Having run out of attractive options, we built out a dedicated node pool for pgbouncer and began testing it in QA. Again, this felt bad – adding a static component to a dynamic architecture.
Prior to deploying to production, we had another queue backup.
We looked at the pgbouncer logs during the last autoscaling event and noticed that neither SIGINT or SIGTERM were getting called via the lifecycle preStop hook for the container. Then we looked at how the node was getting autoscaled and compared to an event where SIGINT was issued (and the preStop hook did trigger).
When the k8s cluster autoscaler was responsible for autoscaling a node down, SIGINT was sent and pgbouncer shut down gracefully. When AWS autoscaling performed a rebalance (making sure an equal number of instances is running in each availability zone), neither SIGINT or SIGTERM were sent to the pgbouncer pod and it died gracelessly.
This explained why the issue had been inconsistent – it only happened after the k8s cluster autoscaler scaled down and then the AWS autoscaler performed a rebalance across availability zones and just happened to pick a node with pgbouncer on it.
Turns out, this is a known, if lightly documented issue. Spelunking in the Kubernetes Autoscaler docs revealed:
Cluster autoscaler does not support Auto Scaling Groups which span multiple Availability Zones; instead you should use an Auto Scaling Group for each Availability Zone and enable the –balance-similar-node-groups feature. If you do use a single Auto Scaling Group that spans multiple Availability Zones you will find that AWS unexpectedly terminates nodes without them being drained because of the rebalancing feature.
Which was our exact scenario.
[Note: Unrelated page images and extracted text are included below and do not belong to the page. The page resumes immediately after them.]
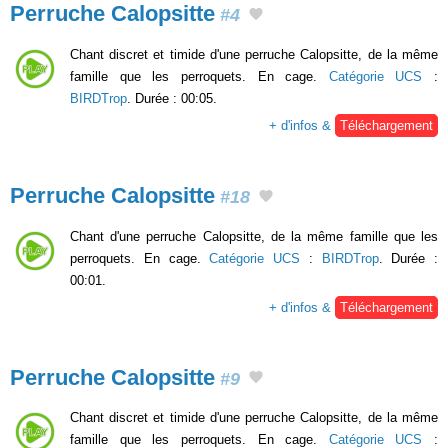
Perruche Calopsitte
#4
Chant discret et timide d'une perruche Calopsitte, de la même
famille que les perroquets. En cage.
Catégorie UCS
:
BIRDTrop
. Durée : 00:05.
+ d'infos &
Téléchargement
Perruche Calopsitte
#18
Chant d'une perruche Calopsitte, de la même famille que les
perroquets. En cage.
Catégorie UCS
:
BIRDTrop
. Durée :
00:01.
+ d'infos &
Téléchargement
Perruche Calopsitte
#9
Chant discret et timide d'une perruche Calopsitte, de la même
famille que les perroquets. En cage.
Catégorie UCS
:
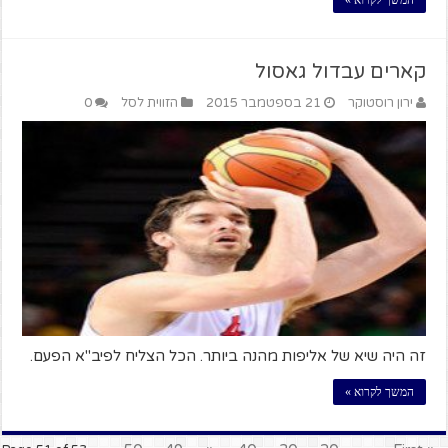
המשך לקרוא »
קארים עבדול גאסול
ירון רוסטוקר
21 בספטמבר 2015
הזווית לסל
0
זה היה שיא של אליפות מהנה ביותר. הכל הצליח לפיב"א הפעם.
המשך לקרוא »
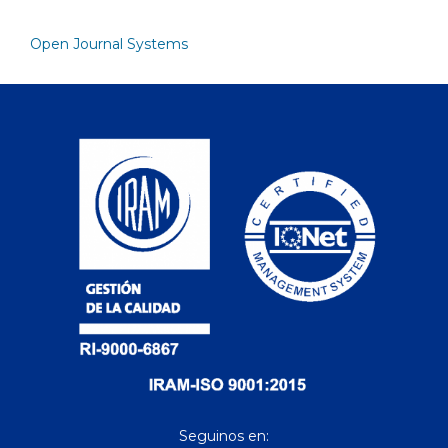
Open Journal Systems
Seguinos en:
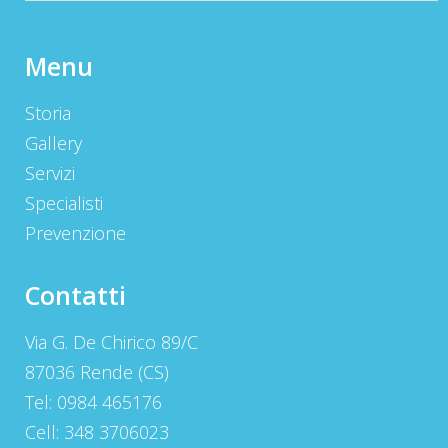
Menu
Storia
Gallery
Servizi
Specialisti
Prevenzione
Contatti
Via G. De Chirico 89/C
87036 Rende (CS)
Tel: 0984 465176
Cell: 348 3706023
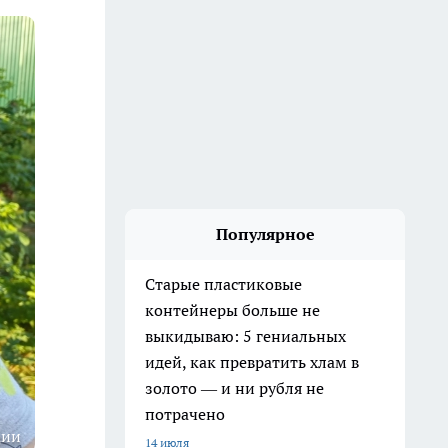
Популярное
Старые пластиковые
контейнеры больше не
выкидываю: 5 гениальных
идей, как превратить хлам в
золото — и ни рубля не
потрачено
ции
14 июля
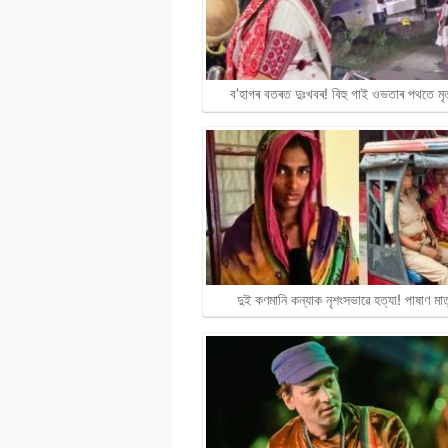
A
o
r
i
p
o
a
n
p
k
m
k
ব’হাগৰ বতৰত দুঃখবৰ! বিহু গাই ওভতাৰ পথতে মৃ
দুই কণমানি কন্যাক নৃশংসভাৱে হত্যা! পাষাণ ম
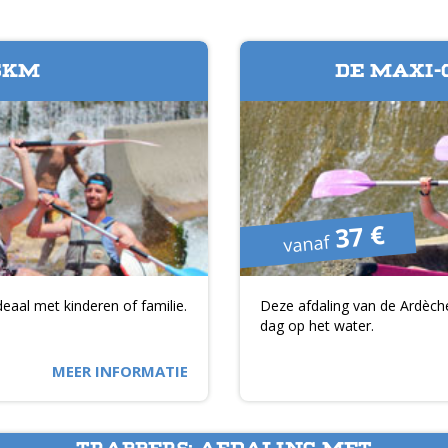
5KM
DE MAXI-
37 €
vanaf
deaal met kinderen of familie.
Deze afdaling van de Ardèche
dag op het water.
MEER INFORMATIE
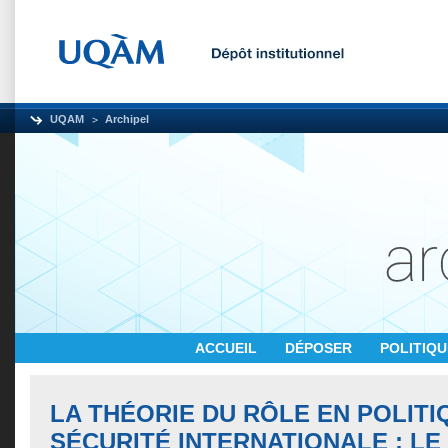
UQAM
Archipel
ACCUEIL
DÉPOSER
POLITIQ
LA THÉORIE DU RÔLE EN POLITI
SÉCURITÉ INTERNATIONALE : LE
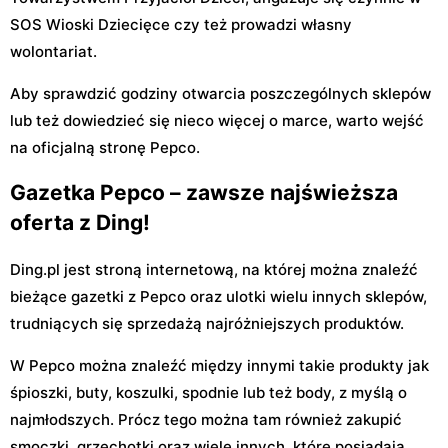
SOS Wioski Dziecięce czy też prowadzi własny
wolontariat.
Aby sprawdzić godziny otwarcia poszczególnych sklepów
lub też dowiedzieć się nieco więcej o marce, warto wejść
na oficjalną stronę Pepco.
Gazetka Pepco – zawsze najświeższa
oferta z Ding!
Ding.pl jest stroną internetową, na której można znaleźć
bieżące gazetki z Pepco oraz ulotki wielu innych sklepów,
trudniących się sprzedażą najróżniejszych produktów.
W Pepco można znaleźć między innymi takie produkty jak
śpioszki, buty, koszulki, spodnie lub też body, z myślą o
najmłodszych. Prócz tego można tam również zakupić
smoczki, grzechotki oraz wiele innych, które posiadają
Derp.
The workarounds people are using:
- The thing in the docs – creating separate AWS autoscaling groups in each AZ and letting the k8s cluster autoscaler handle balancing with the –balance-similar-node-groups flag . This is kind of ugly and introduces more scaling and load-balancer complexity on the AWS side.
- Creating a node drain Lambda tied to an AWS autoscaling lifecycle hook that pauses the termination and issues drain commands on the node that’s being scaled down to let pods migrate gracefully. There is almost zero documentation for this solution. An example was added to the AWS-Samples repo about a week prior to us discovering the root cause.
It’s pretty simple, at least in hindsight.
There is much about Kubernetes that feels automagical, especially when you’re relatively new to it. Some of that is by design, it’s meant to abstract away a lot of the pain/details of the underlying infrastructure. In this case, I trusted too much in the automagicalness of the cluster autoscaler and assumed it was more tightly integrated into AWS than it currently is.
This is not a gripe, more a testament to how impressive the Kubernetes ecosystem is overall. It generally is automagical, so it’s easy to make assumptions. This is just an edge case the automagic hasn’t reached yet.